I hurried home to get my camera and return before the light was gone. Thank goodness for very long sunsets this far north. It was a challenge trying to get the exposure right. Usually I just set the camera on program and dont worry about it.
That did'nt work in this situation so I had to do what I have'nt done in years, try manual exposure.
I purposely underexposed the images because that is the way it looked in the low light conditions.
The plants in the foreground are Fireweed going to seed. Someday it will make a good subject for a painting. I could put a fox or something in the composition.
Just as I was starting this blog post I looked out the back window and saw this moonrise over the mountains. I think That I need to quit being such a lazy photographer, and start playing with manual exposure more often.

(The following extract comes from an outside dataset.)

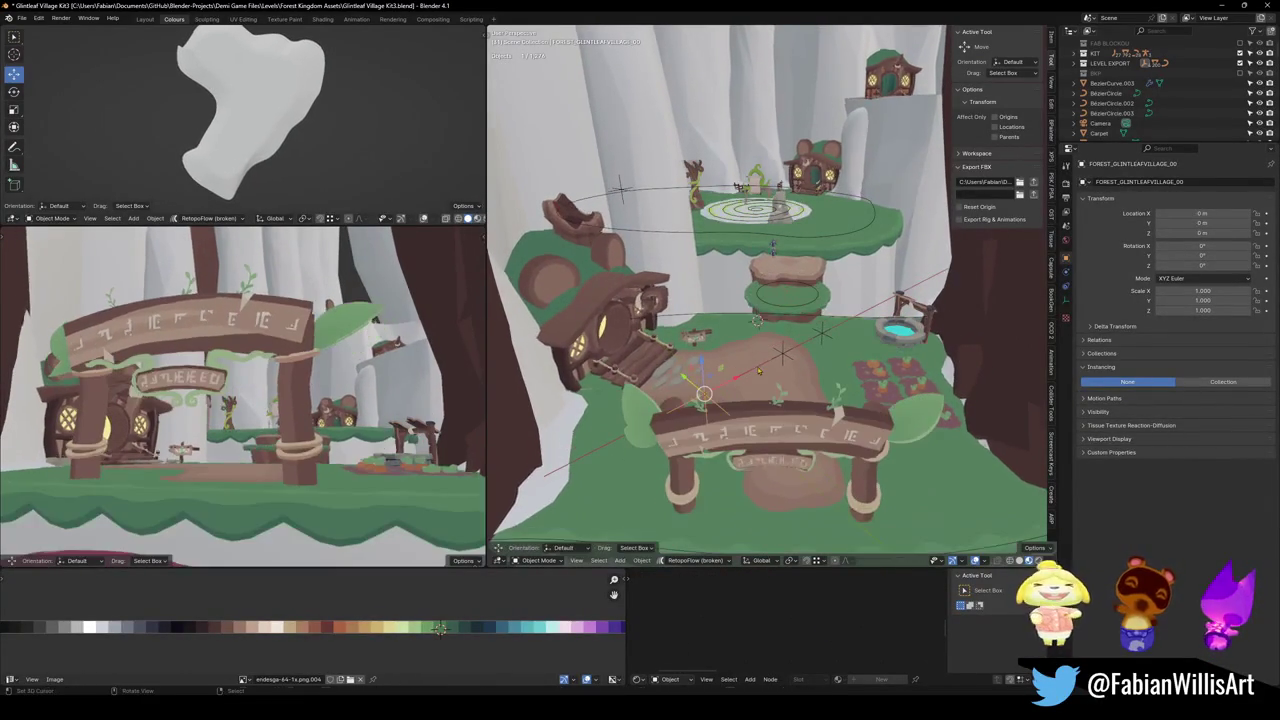
pyautogui.keyDown('alt'); pyautogui.middleClick(754, 238); pyautogui.keyUp('alt')
pyautogui.scroll(5, 754, 238)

Tuesday, September 14, 2010

A Russian Church and random stuff

This is the view of a Russian Orthodox church from the edge of the property where I live.
The mountains in the background will be covered in snow any day now. They are blanketed in snow most of the year.There are many homes and condos between my apt. and the church, so I have tried to find angles to shoot photos where I could obscure most of the clutter with vegetation.
Russian Orthodox churches are a legacy of the time when Alaska belonged to Russia. I know little about the religeon, but they have the coolest churches around. I believe that most of their parishoners are Alaska natives.
The churches are famous for their onion domes and distinctive crosses.
Between my place and the church there is a weedy field. I suspect that most of the weeds are introduced species. Volunteers go around to sensitive areas around town removing invasive plants. This field is no doubt a lost cause. I dont believe that I have ever seen this kind of grass before.
A late blooming fireweed and some daisy-like composites.
Who knows what these flowers are ?
Another mystery flower.
A Steller's Jay forages on the ground.
My latest painting is a humble portrait of a Kestrel, 10x8".

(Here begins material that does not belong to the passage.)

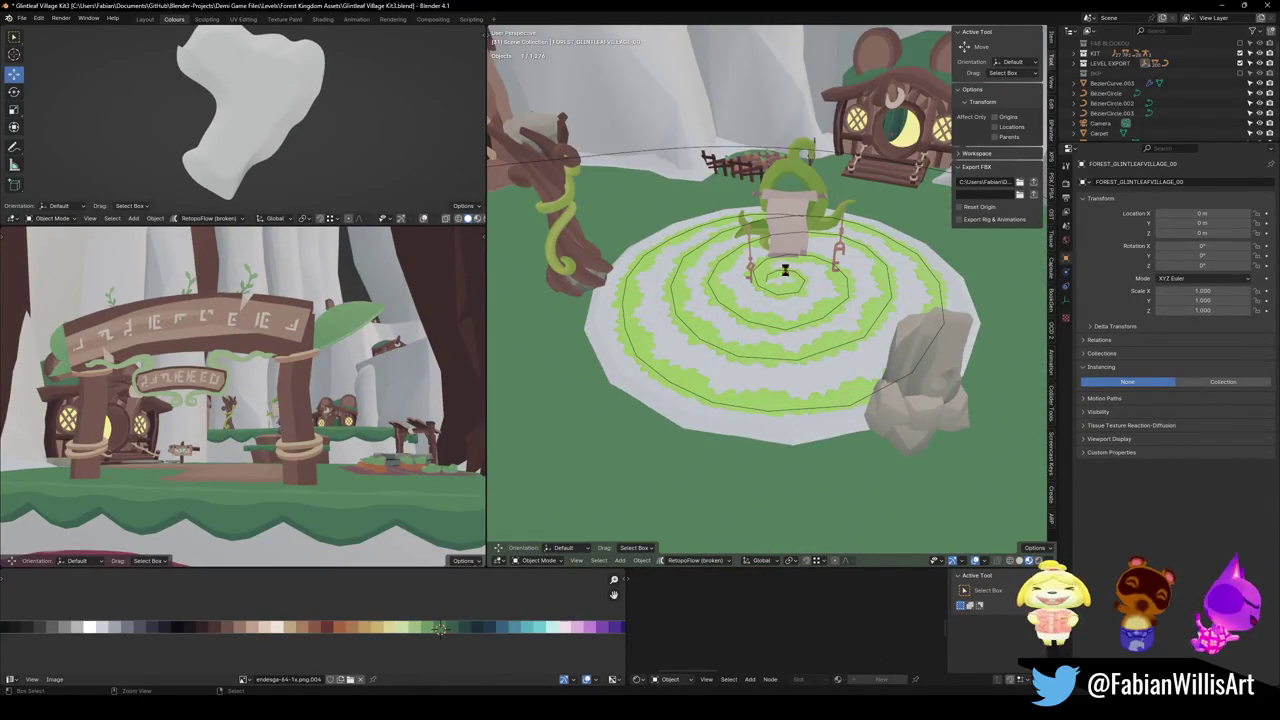
pyautogui.press('ctrl+s')
pyautogui.scroll(-5, 780, 300)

Saturday, September 11, 2010

The Big Critters of Denali

Somewhere I have much better Caribou photos than this, but it will do for now. Much of Denali Nat. Park reminded me of the high deserts in Northern Arizona.
A bull Moose rests in the thick tundra. Walking through this stuff requires major effort. After stepping over thick vegetation, your feet sink into foot deep icewater. It all looks dry, but is quite wet.
We were half a mile from the van, trudging through tundra when this rutting bull approached us grunting loudly. I started to move away as fast as I could step but Shane told me to hold my ground.
The bull got way too close for comfort but veered off before killing us.
The thing that every visitor to Denali wants to see is a Grizzly Bear. We saw many. Park rules forbid people from approaching bears and other wildlife so we would find a vantage point and watch for them. After determining which direction they were travelling we would position ourselves about a half mile ahead of them and wait for them to come to us.
This mother Grizzly showed a small amount of concern for the people watching from the road, but was much more vigilant watching out for other bears.
It was quite a thrill to be approached by a bear when we were away from the vehicle.
This bear veered away after it walked to within fifteen feet of me. Another bear came so close that I could not focus my 400mm lens on it. The lens focuses at 12ft. None of the bears displayed any aggression.
I shot many photos of Grizzly Bears and have used them in many paintings. Following Ancient Footsteps, 18x24".
I forget the title or size of this painting.
The Bear Went Over the Mountain, 20x16".
Cotton Grass Grizzly, 11x14". Denali has inspired many more paintings of mine, and will no doubt be the subject of many more. I will return.